The Attempt at a Solution

u=(x^5)
y'=7(-csc^2)^6(x^5) * 5x^4

 

[Raskolnikov]

Here, you actually have three functions, so you have to apply the chain rule twice.

We have $$f(g(h(x))),$$ where

$$h(x) = x^5$$

$$g(x) = cot(x)$$

$$f(x) = x^7$$

When applying the chain rule, the approach is from "outside to inside," in that we start from the outer most function and systematically go towards the innermost function. Remember, when doing the chain rule, each step is distinct.

You have: $$7(-csc^2)^6...$$

You were correct in taking the derivative of f(x) = x^7 first; however, you need to let everything inside f(x) remain untouched during this step. Meaning, for f(g(h(x)), we leave g(h(x)) untouched.
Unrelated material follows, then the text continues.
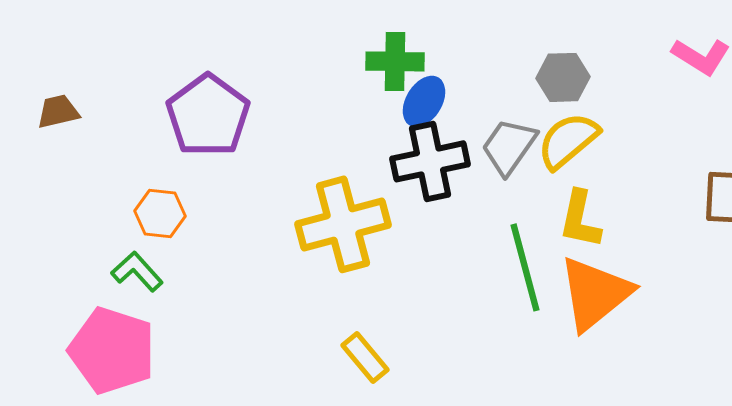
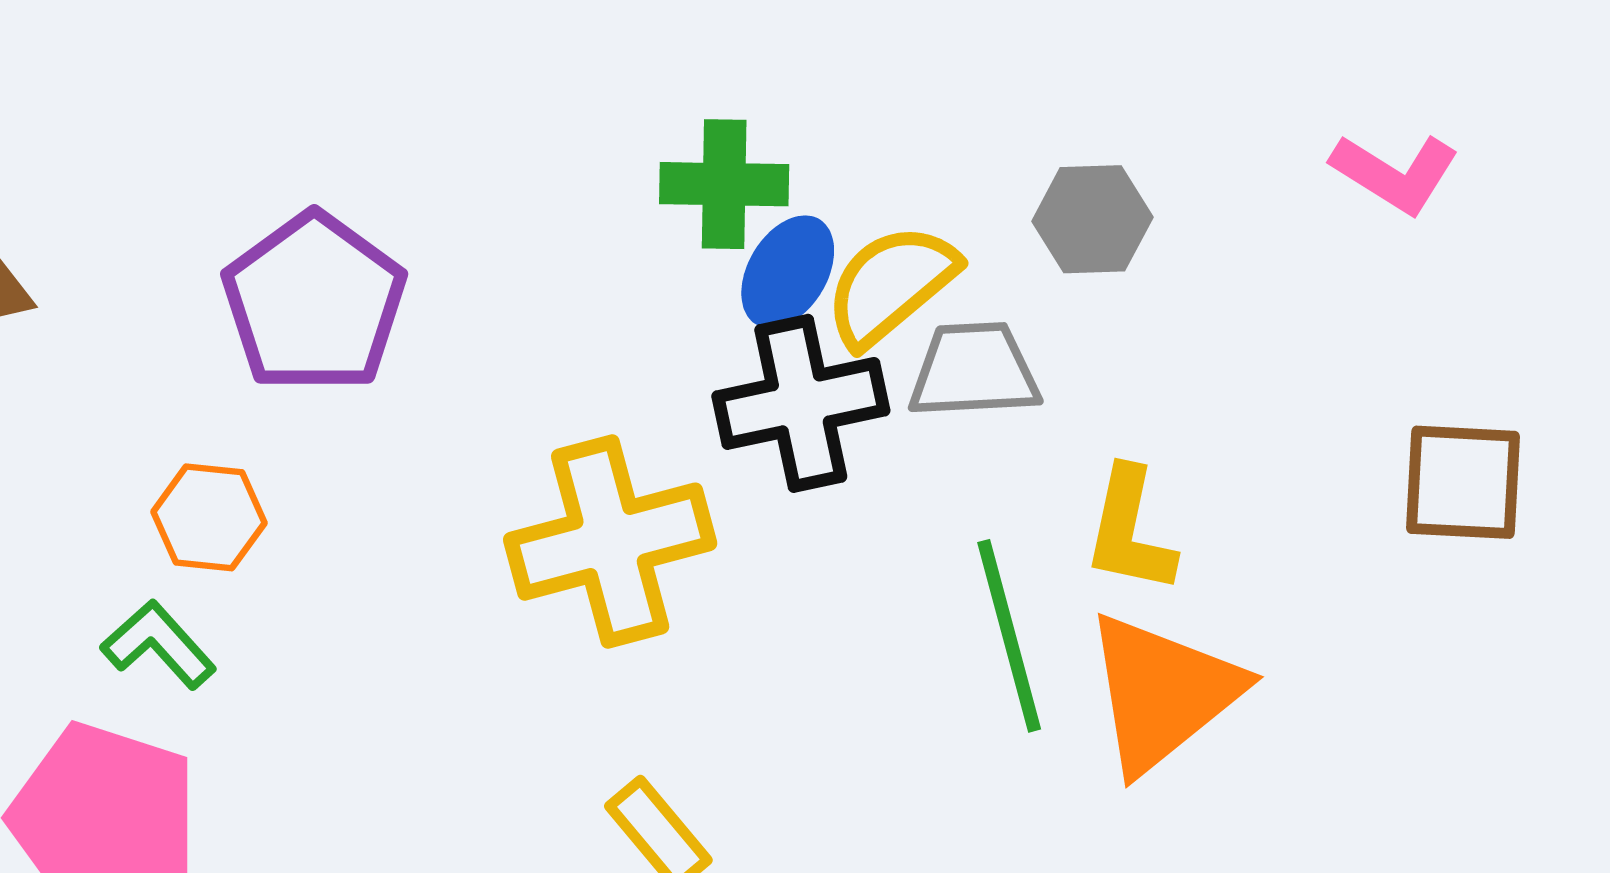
yellow semicircle: (568, 140) -> (891, 285), moved
gray trapezoid: (509, 146) -> (974, 371), turned 52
So what you should have had is: $$7cot^6(x^5)...$$

Try to do the rest by yourself.

 

[delfam]

so is it

7cot^6(x^5) * (-csc^2)(x^5) * 5x^4

= -35x^4 * cot^6(x^5) * csc^2 * x^5

 

[Raskolnikov]

yep!

 

[delfam]

I still have a question, when you have cot^7 i get leaving it alone to begin with, but then when you take the derivative to get -csc^2, why don't you drop the 7 to get -7(csc^2)^6

 

[Raskolnikov]

Because it's

$$[f( g(x) )]' = f'(g(x)) * g'(x),$$

and not

$$[f( g(x) )]' = f'(g'(x)).$$

 

[HallsofIvy]

In other words, to differentiate $cot^7(x^5)$ you think: "The 'outer' function is a 7th power so first I have $7 cot^6(x^5)$. Now the 'next' inner function is a cotangent, "cot(x^5)", so I have to multiply that by its derivative: $-csc^2(x^5)$. Finally, the last function is $x^5$ so that has to be multiplied by its derivative, $5x^4$.

Altogether,
$$(cot^7(x^5))'= (7 cot^6(x^5))(-csc^2(x^5))(5x^4)= -35x^4cot^6(x^5)csc(x^5)$$